Advanced ATSC 3.0 Chip Launched for Mobile and Broadcast Applications (2019-01-08). The demodulator SoC was designed and developed by Saankhya Labs with ASIC turnkey design and manufacturing services from VeriSilicon, using Samsung Foundry’s state of the art 28FDS (its Fully Depleted SOI process technology), chosen for its unique low power capabilities offered by the back bias option. (See more in-depth coverage on this announcement from SOI News here.)
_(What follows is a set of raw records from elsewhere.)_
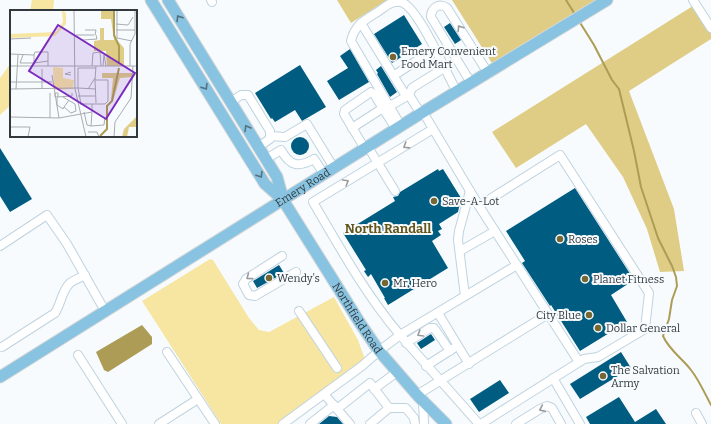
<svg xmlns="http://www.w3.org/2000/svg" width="711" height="424" font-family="Bitter,serif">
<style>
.green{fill:#f7e6a2}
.forest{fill:#dfcd85}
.water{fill:#ad9c55}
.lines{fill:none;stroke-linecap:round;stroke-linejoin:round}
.stream{stroke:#ad9c55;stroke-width:2}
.building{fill:#005c80}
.minor-casing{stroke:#bfd3df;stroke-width:10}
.major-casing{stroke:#d6d7d8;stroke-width:13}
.minor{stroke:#fff;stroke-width:8}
.major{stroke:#88c4e1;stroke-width:11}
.oneway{stroke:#54717f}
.oneway2{stroke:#989c9e}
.poi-dot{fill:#746734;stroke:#f7fbfe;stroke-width:1.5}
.labels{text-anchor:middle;stroke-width:4;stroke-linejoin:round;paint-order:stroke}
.poi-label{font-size:11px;fill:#31393e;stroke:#f7fbfe;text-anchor:start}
.street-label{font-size:11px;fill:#31393e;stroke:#f7fbfe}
.quarter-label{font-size:13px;font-weight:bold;fill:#64561a;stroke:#f7fbfe}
.inset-river{fill:none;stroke:#ad9c55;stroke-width:2}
.inset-road{fill:none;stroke:#a8adb1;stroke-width:1}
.view{fill:#7b2cbf;fill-opacity:0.15;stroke:#7b2cbf;stroke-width:2}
.inset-edge{fill:none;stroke:#31393e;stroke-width:2}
</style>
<rect width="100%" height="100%" fill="#f7fbfe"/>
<g class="green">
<polygon points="32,0 54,0 53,11 30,11"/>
<polygon points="11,63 11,105 0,115 0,78"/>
<polygon points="210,259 213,260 249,318 259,330 269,332 334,297 358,340 365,359 362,362 278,424 221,424 142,301"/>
</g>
<g class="forest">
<polygon points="337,0 387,0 351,23"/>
<polygon points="452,0 607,0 495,68"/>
<polygon points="696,4 711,28 711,39 629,91 674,209 684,271 660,272 647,229 623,177 586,124 516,168 492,132"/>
</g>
<polygon class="water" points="142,325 152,337 152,344 108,372 104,370 96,352"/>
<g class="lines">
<g class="stream">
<polyline points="566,0 576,16"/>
<path d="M579,21l15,24 18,35 7,9 15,62 7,36 17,51 14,28 4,11 1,9 -5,14 -3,19 -6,17c6,14 19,22 28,34 8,10 14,24 20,35"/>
</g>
</g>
<g class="building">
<polygon points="404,15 422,44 392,63 374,34"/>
<polygon points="450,23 461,40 455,44 444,27"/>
<polygon points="350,49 369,82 339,100 327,81 348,68 340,56"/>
<polygon points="300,65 326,107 302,121 295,110 275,122 272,118 271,119 255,93"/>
<polygon points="381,66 397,92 390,97 377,74 378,73 376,70"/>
<circle cx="300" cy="146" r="9"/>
<polygon points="0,148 32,199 10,212 0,196"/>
<polygon points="438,169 439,171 443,169 461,198 458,212 439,224 442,229 438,231 441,235 432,241 448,268 388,305 384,298 385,298 371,274 368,277 364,271 366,270 343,233 395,201 393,197 398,196 400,192"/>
<polygon points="575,188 634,280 611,295 627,322 625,324 629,330 624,334 619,327 580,351 551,305 550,306 522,263 525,261 506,231"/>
<polygon points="279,265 284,273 257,288 253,281"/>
<polygon points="431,334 435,340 421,349 417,343"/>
<polygon points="621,352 631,368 580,399 570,384"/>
<polygon points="500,380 509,393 479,412 470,399"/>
<polygon points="619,397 635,422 656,409 666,424 590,424 586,417"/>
<polygon points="329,416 337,417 343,424 319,424"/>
</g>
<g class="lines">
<g class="minor-casing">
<g id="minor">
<polyline points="211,0 212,2"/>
<polyline points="693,0 711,28"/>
<polyline points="361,23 406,96"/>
<polyline points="396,74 435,49"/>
<path d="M471,83l-40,-66c0,-9 8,-15 16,-9l41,65"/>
<polyline points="409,95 421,114"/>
<polyline points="231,102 241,95 248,95 270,131 270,139 258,147"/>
<polyline points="390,106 409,95 412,88 444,68"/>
<polyline points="423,112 479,206 560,155 649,293 645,329 598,357 584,359 481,424"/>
<path d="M401,126l-50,-85c4,-17 14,-21 28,-30 6,-4 13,-11 22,-9 17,4 46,73 56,90"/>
<polyline points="352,128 383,108"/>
<path d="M433,129l-120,73c27,46 53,93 87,133l117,-70"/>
<polyline points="270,136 285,137 307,124 334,168"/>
<polyline points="368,147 395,191"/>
<polyline points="365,149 344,114 345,110 371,92 374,94 396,129"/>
<path d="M266,159l15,-9c9,16 17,18 33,9l10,15"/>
<polyline points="479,206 579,362"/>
<polyline points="0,246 47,215 67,244 105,311"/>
<polyline points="460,251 495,231"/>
<polyline points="282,256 246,279 243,284 249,295 255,296 296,272"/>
<polyline points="465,296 458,240 459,231 470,191"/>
<polyline points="299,311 337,368"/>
<polyline points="438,313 469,364"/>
<polyline points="406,343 430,328 434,328 450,351"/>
<path d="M2,347l53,-34c6,-9 7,-23 15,-30 4,-3 10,-5 15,-8"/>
<polyline points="167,352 215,424"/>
<polyline points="78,355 122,424"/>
<polyline points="426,366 454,348"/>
<polyline points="553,378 580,424"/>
<polyline points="374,389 397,372"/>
<polyline points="324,394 350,424"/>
<polyline points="417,395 548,314"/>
<polyline points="423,401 424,424"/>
<polyline points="389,408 406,408 414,418 415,424"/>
<polyline points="337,409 370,383 389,408 370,424"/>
<polyline points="696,413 702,424"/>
<polyline points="159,424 198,399"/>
<polyline points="283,424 362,366 379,351 400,335 479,424"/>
<polyline points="310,424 334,405"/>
<polyline points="516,424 540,409 547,406 552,408 561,424"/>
</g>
</g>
<g class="major-casing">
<g id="major">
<path id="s1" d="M151,0l114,184 18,16 77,123 19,28 39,45 28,28"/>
<polyline points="168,0 277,177 283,199"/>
<path id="s2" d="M0,377l423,-265 184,-112"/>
</g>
</g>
<use href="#minor" class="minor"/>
<use href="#major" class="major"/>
</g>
<defs><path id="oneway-chevron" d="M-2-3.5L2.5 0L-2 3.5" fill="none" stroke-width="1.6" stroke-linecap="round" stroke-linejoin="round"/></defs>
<g class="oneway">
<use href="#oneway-chevron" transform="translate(179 18) rotate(-122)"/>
<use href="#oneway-chevron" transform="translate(205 87) rotate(58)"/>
<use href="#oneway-chevron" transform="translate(247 128) rotate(-121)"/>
<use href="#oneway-chevron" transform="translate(260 175) rotate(58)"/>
</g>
<g class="oneway2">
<use href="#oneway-chevron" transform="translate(460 28) rotate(-122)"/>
<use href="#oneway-chevron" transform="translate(406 146) rotate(148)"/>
<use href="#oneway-chevron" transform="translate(346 182) rotate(-31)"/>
<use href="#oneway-chevron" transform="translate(249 277) rotate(143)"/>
<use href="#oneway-chevron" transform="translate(420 334) rotate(149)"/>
<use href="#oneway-chevron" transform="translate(542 409) rotate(156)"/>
</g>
<g class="poi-dot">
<circle cx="393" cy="57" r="4"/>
<circle cx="434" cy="201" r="4"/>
<circle cx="560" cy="239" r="4"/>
<circle cx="269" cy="278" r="4"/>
<circle cx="585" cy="279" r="4"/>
<circle cx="385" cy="283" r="4"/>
<circle cx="589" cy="315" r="4"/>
<circle cx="598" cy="328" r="4"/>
<circle cx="603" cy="376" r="4"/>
</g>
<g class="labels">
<g class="poi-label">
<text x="401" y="55">Emery Convenient<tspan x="401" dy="13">Food Mart</tspan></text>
<text x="442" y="205">Save-A-Lot</text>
<text x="568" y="243">Roses</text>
<text x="277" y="282">Wendy's</text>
<text x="593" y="283">Planet Fitness</text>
<text x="393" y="287">Mr. Hero</text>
<text x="581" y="319" text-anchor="end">City Blue</text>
<text x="606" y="332">Dollar General</text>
<text x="611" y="374">The Salvation<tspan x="611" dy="13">Army</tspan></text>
</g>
<g class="street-label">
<text dy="4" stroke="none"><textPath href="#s2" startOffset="357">Emery Road</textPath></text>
<text dy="4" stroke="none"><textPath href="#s1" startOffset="380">Northfield Road</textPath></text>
</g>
<g class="quarter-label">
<text x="388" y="233">North Randall</text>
</g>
</g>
<g transform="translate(10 10)">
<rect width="127" height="127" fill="#f7fbfe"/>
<path d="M52,0l4,3v11l-11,12 -45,2v-4l46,-2 7,-10zM43,57l10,1v10l11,2 -1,9 -19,1z" fill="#f7e6a2"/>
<path d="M91,0h14v28l9,10v18h-17l-1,-15h-12v-10l6,-1v-12h4v12h10l-3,-21h-10zM92,63h31v4l-13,1 -7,23 -2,-2 2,-21h-11zM127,106v11h-8l-2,10h-5l2,-8z" fill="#dfcd85"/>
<path class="inset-river" d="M104,0v25l5,11v18M90,126l7,-7v-23l5,-5 7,-33"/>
<path class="inset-road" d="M64,0l1,79 11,48M107,0v28l15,3M106,14l12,1 5,-8M75,20h11l-1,5M106,20h19M66,25h18M0,29l21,-1M73,30l14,-1 -1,-4M0,44l24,1v8h-14l3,-8M24,45l1,-3h13v14M24,53l14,-2M0,56h127M82,56l1,-13 7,-1 1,14M93,56l1,-11 2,11M120,56v-22l5,-10v-24M32,59v20M61,62l-6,2 6,1M42,65l7,43M85,70l1,23M0,72h42M0,79l68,-1 3,16M6,79l2,-34M78,79l7,-11M86,79l-18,-1v-20h18M45,83h3v4h-3zM68,86h17M47,87l15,-1v-3M53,87l12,7 1,7 -5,2 -7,-6 5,-7M47,88v7l6,4 1,-2M70,94h25l3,-3v-21h-13l1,-14M74,102l3,13 4,1 1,-14M0,107l49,1 33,-6v-8M40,108v-25M81,116l13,-1 1,-8M0,117h20l-2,10M78,122h9l2,5M104,127l1,-15 16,-24 2,-32"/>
<path class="view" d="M48,15l77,48 -29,46 -77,-48z"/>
<rect width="127" height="127" class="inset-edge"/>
</g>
</svg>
VeriSilicon Announces Ultra Low Power BLE 5.0 RF IP based on GLOBALFOUNDRIES 22FDX FD-SOI Process for IoT Applications (2018-11-01). The IP includes a transceiver that is compliant with the BLE 5.0 specification and supports GFSK modulation and demodulation. The silicon measurement shows that the sensitivity can be tested up to -98dBm with less than 7mW power dissipation in typical conditions. It largely improves battery life for low power IoT applications. In addition, the RF transceiver saves 40% area compared to a similar implementation on 55nm bulk CMOS. Besides the RF transceiver, this IP integrates on-chip balun, TX/RX switch and 32K RC OSC driver to save the BOM. Moreover, high efficiency DC/DC and LDOs are also available for power management. “Wearable and IoT markets especially the wireless earplug market are growing rapidly, and it will surge through consumer use, hearing aids, personal care and other industrial applications.” said Dr. Wayne Dai, Founder, Chairman, President and CEO of VeriSilicon. “By taking advantage of integrated RF capabilities of FD-SOI, in particular GF’s 22FDX, our BLE 5.0 RF IP will significantly reduce the system cost and greatly boost the growth momentum of wearable products such as wireless earplugs.”
GlobalFoundries and VeriSilicon to Enable Single-Chip Solution for Next-Gen IoT Networks (2017-07-13). The integrated solution leverages GF’s 22FDX technology to decrease power, area, and cost for NB-IoT and LTE-M applications.